Back in the 1980s, AI made all these promises based on expert systems and logic that just didn't come true. The idea was that you would write rules that would make a synthetic expert in a narrow area, to look at certain situations and figure out what to do with a given a set of inputs.

The statistics model is that we can look at mountains of data and find a needle that says when you have a statistically significant situation.

By contrast, neural nets seem to be more fragile. A bad input could mess up how a neural net gets trained.Statistical learning theory seems to be more resistant to bad inputs, so it's hard to screw up. That ties in with the need for security. If you are throwing bad data in, it will be harder to ruin the system. So it has a nice ruggedness.

EET: What's the downside of this approach?

Patterson: We know machine learning has false positives. They may occur, say, 20 percent of the time. So what we will try to do is define actions that won't hurt the system if they do something that wasn't needed. Ee have to build compensating actions that are fast, predictable and not incredibly damaging.

It turns out, that's not such a terrible design constraint. In fact, that would probably be the basis of a really good system.
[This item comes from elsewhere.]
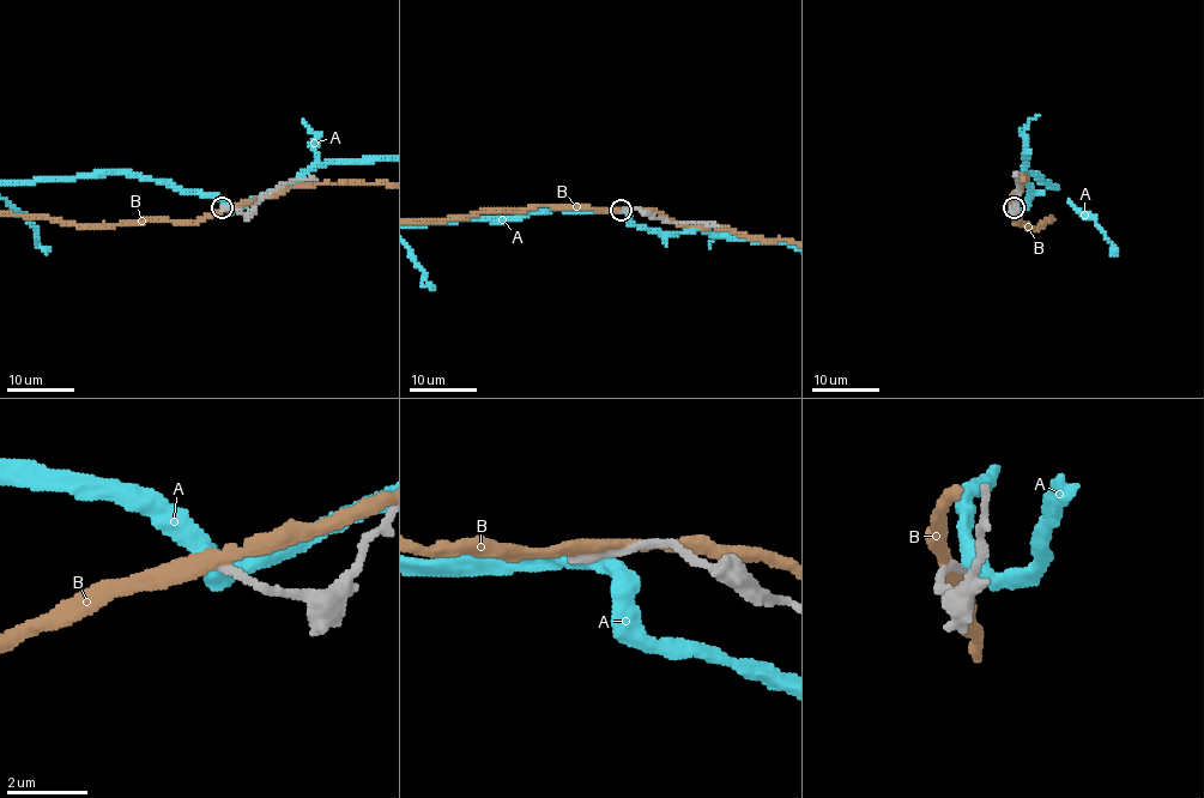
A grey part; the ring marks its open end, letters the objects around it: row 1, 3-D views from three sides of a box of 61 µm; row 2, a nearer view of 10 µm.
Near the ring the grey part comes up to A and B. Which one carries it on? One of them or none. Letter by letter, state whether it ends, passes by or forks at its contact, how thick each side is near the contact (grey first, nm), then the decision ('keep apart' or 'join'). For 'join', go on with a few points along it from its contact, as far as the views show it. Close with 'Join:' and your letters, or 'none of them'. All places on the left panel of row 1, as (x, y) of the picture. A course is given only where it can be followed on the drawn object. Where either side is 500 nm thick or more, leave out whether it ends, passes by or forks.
A: it passes by | 240/440 nm | keep apart
B: it passes by | 240/380 nm | keep apart
Join: none of them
For instance, some people are working on ideas like mutating protocols. You can change the protocol being used by a system to avoid security attacks. If you were wrong, it would not be that bad; you just would go to the next protocol.That's a different way to architect systems from what we see with something like IPv6, where you need to get hundreds of people involved in committees to design the next protocol.

EET: What's the outlook for this project using statistical learning?

Patterson: This is the early, enthusiastic phase, and things look good so far. It has all the right features of an important new research direction. But it could take us three to five years to find out how significant this might become.